▸ Exercise aim: Put the lines below into a two-column CSV with the headers input and output. Give one row for each text posed: the text goes under input and its answer under output, each in a single quoted field with line breaks turned into spaces, and the pictures are left out of the answer.

▸ Given data:
* * *

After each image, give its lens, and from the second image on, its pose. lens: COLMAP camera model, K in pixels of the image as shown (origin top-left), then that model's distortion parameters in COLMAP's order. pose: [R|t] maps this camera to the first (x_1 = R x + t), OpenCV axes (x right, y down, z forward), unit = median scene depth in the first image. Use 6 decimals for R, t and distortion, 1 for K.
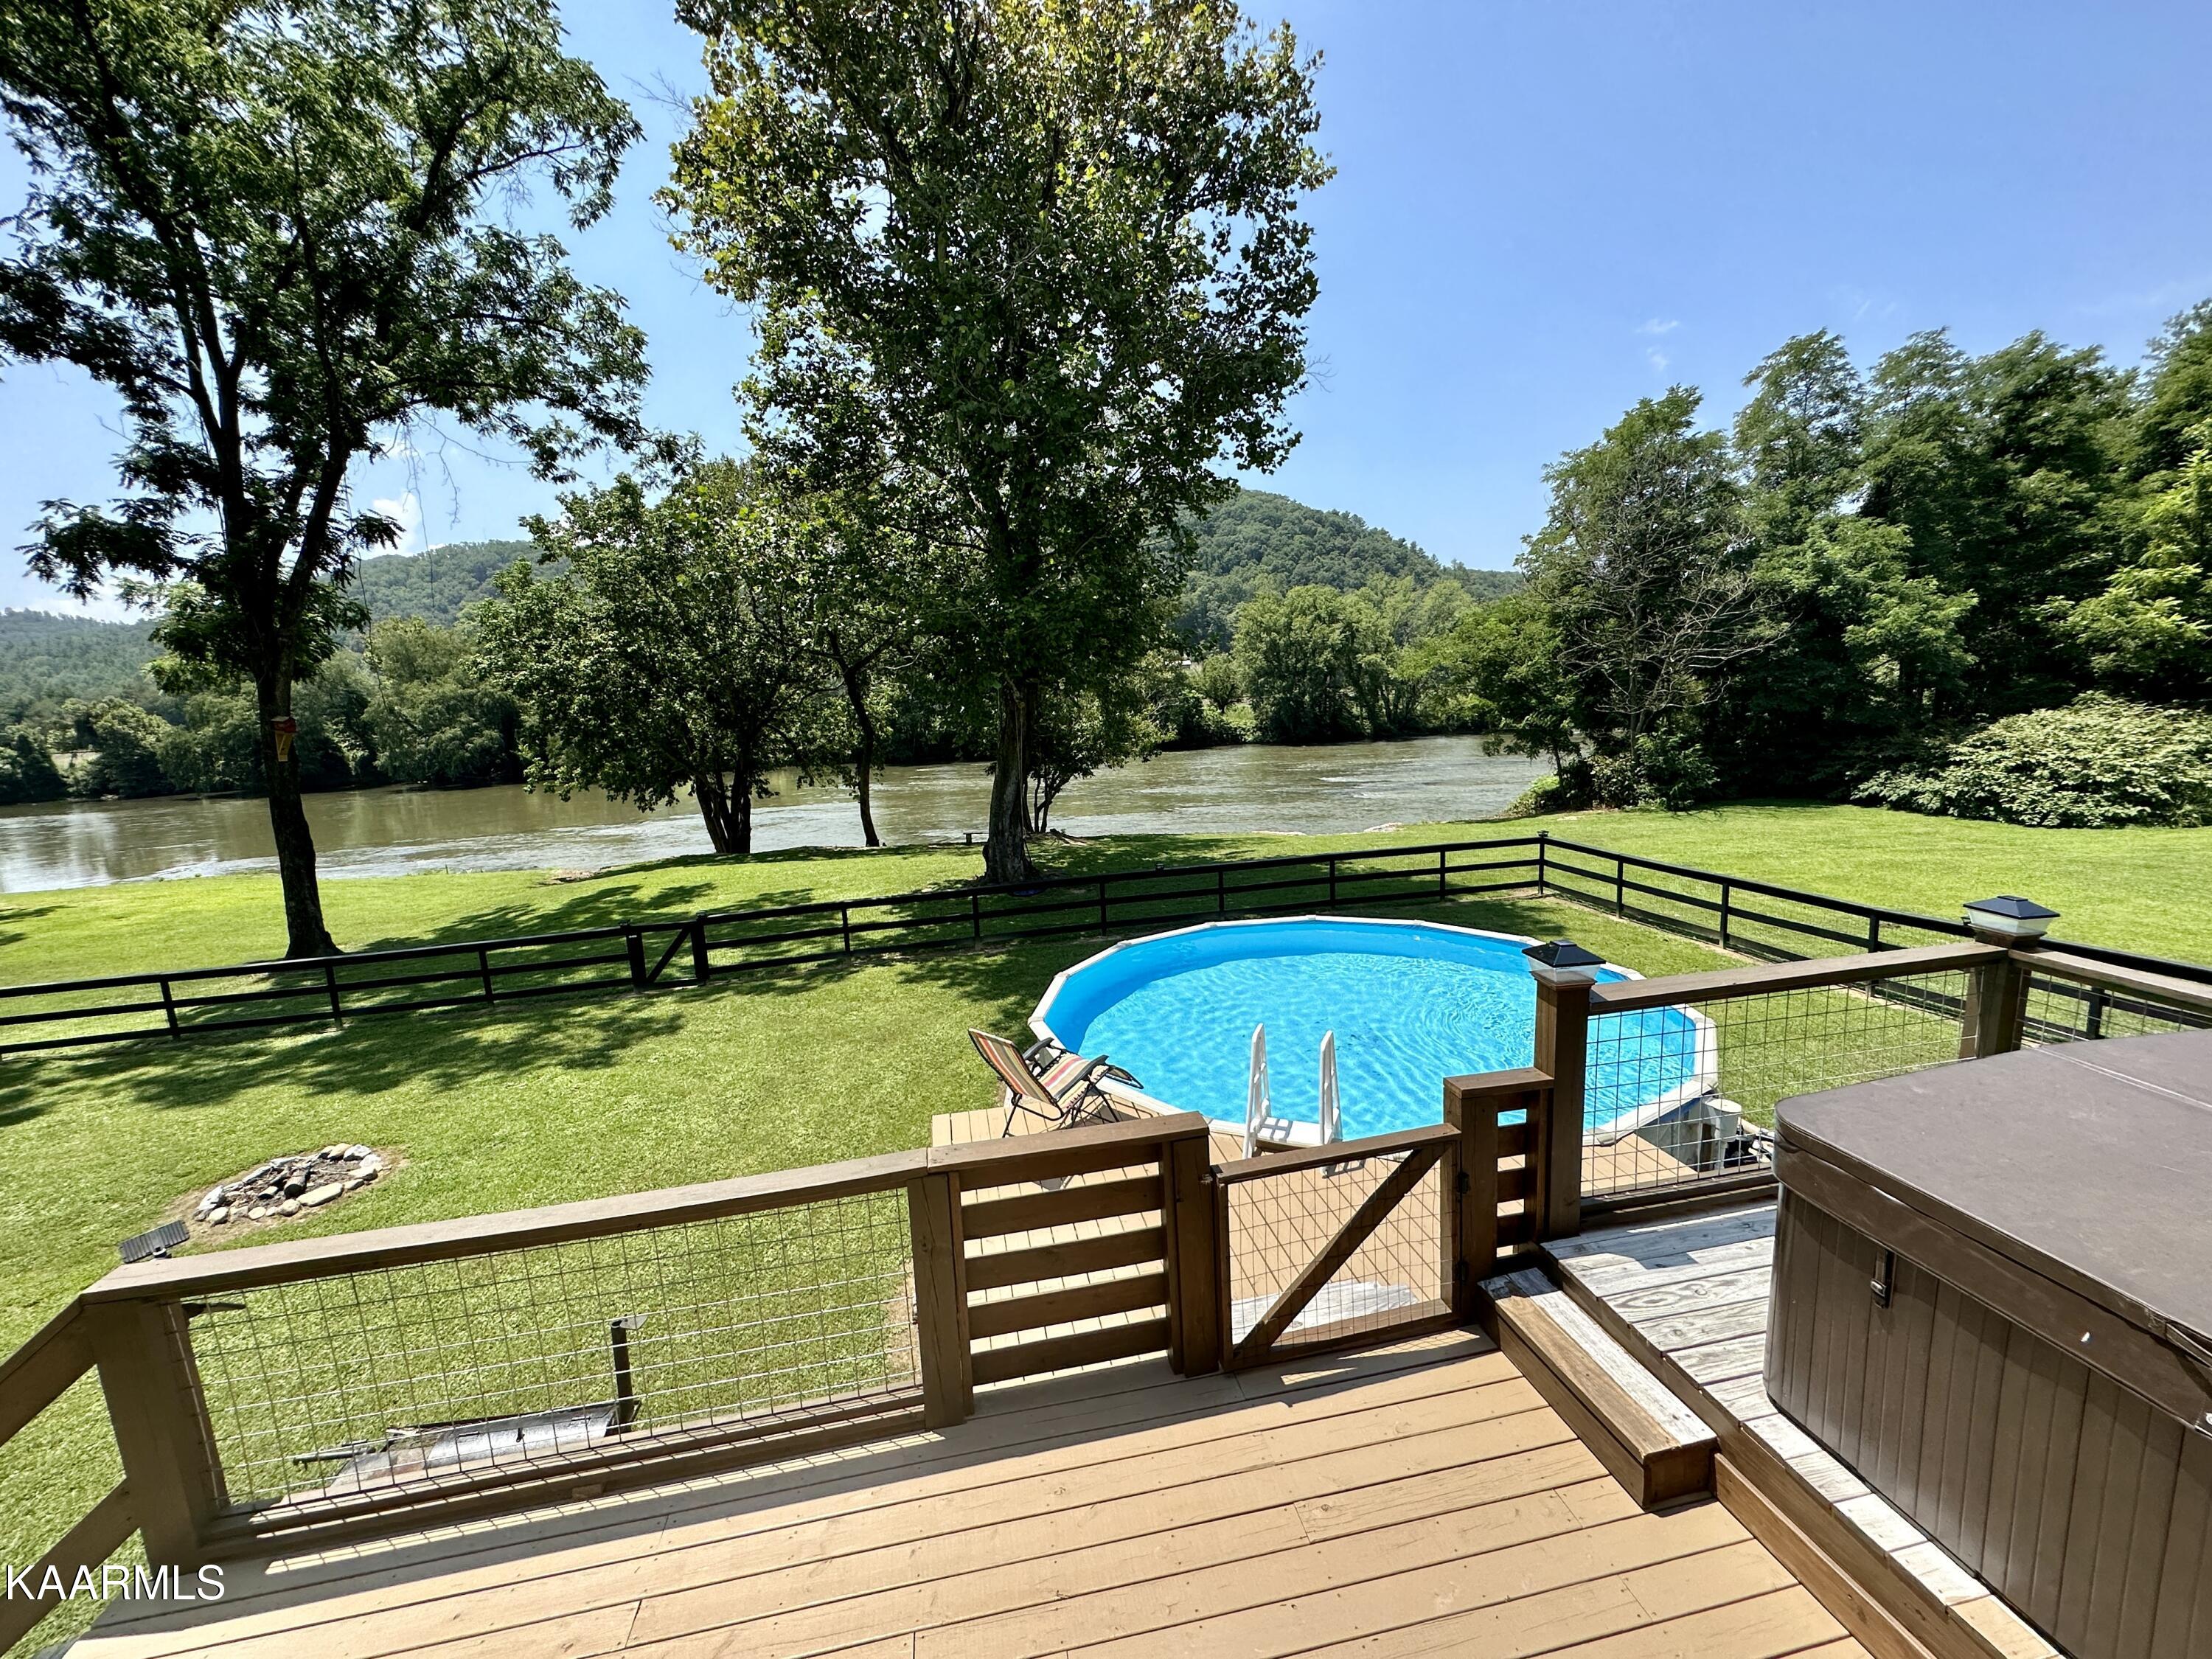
lens RADIAL K [[884.2, 0, 1106.0], [0, 884.2, 829.5], [0, 0, 1]] dist [0.002414, -0.000179]
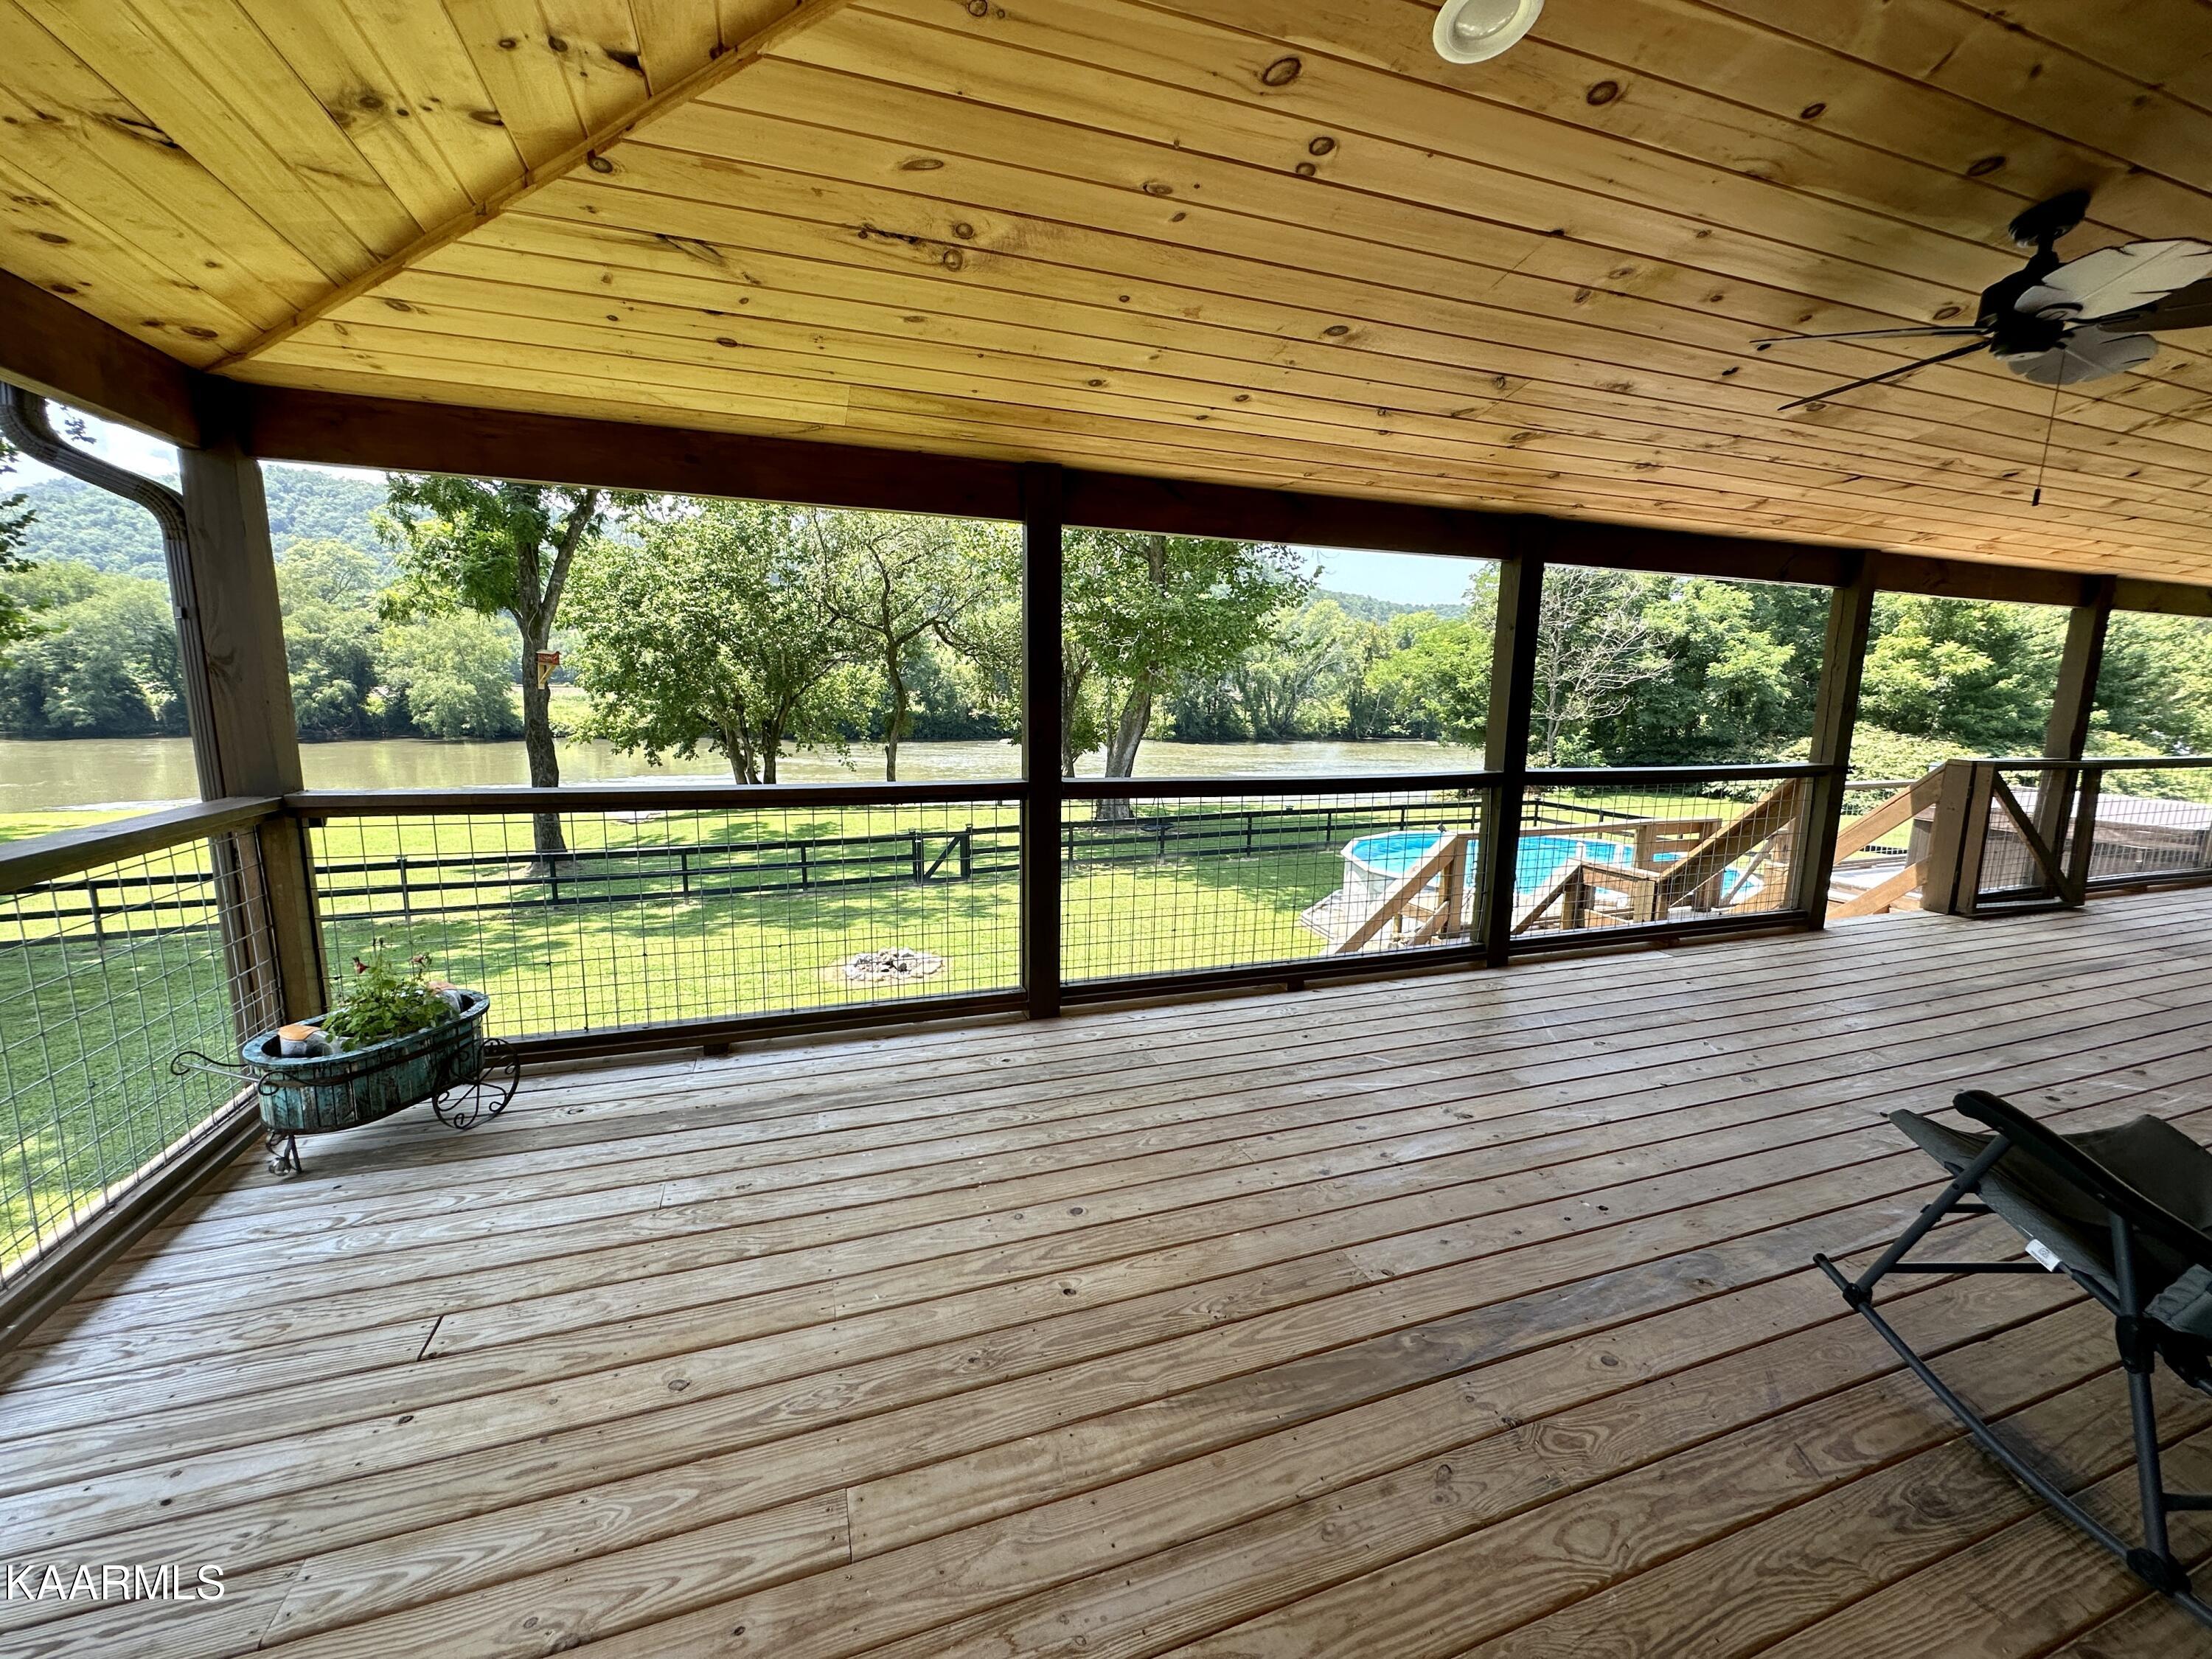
lens RADIAL K [[879.9, 0, 1108.5], [0, 879.9, 826.6], [0, 0, 1]] dist [-0.001335, -0.000124]
pose [[0.985755, 0.037260, 0.164006, -0.273479], [-0.037714, 0.999289, -0.000350, 0.052286], [-0.163903, -0.005840, 0.986459, -0.171264]]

* * *

▸ Result:
input,output
"After each image, give its lens, and from the second image on, its pose. lens: COLMAP camera model, K in pixels of the image as shown (origin top-left), then that model's distortion parameters in COLMAP's order. pose: [R|t] maps this camera to the first (x_1 = R x + t), OpenCV axes (x right, y down, z forward), unit = median scene depth in the first image. Use 6 decimals for R, t and distortion, 1 for K.","lens RADIAL K [[884.2, 0, 1106.0], [0, 884.2, 829.5], [0, 0, 1]] dist [0.002414, -0.000179] lens RADIAL K [[879.9, 0, 1108.5], [0, 879.9, 826.6], [0, 0, 1]] dist [-0.001335, -0.000124] pose [[0.985755, 0.037260, 0.164006, -0.273479], [-0.037714, 0.999289, -0.000350, 0.052286], [-0.163903, -0.005840, 0.986459, -0.171264]]"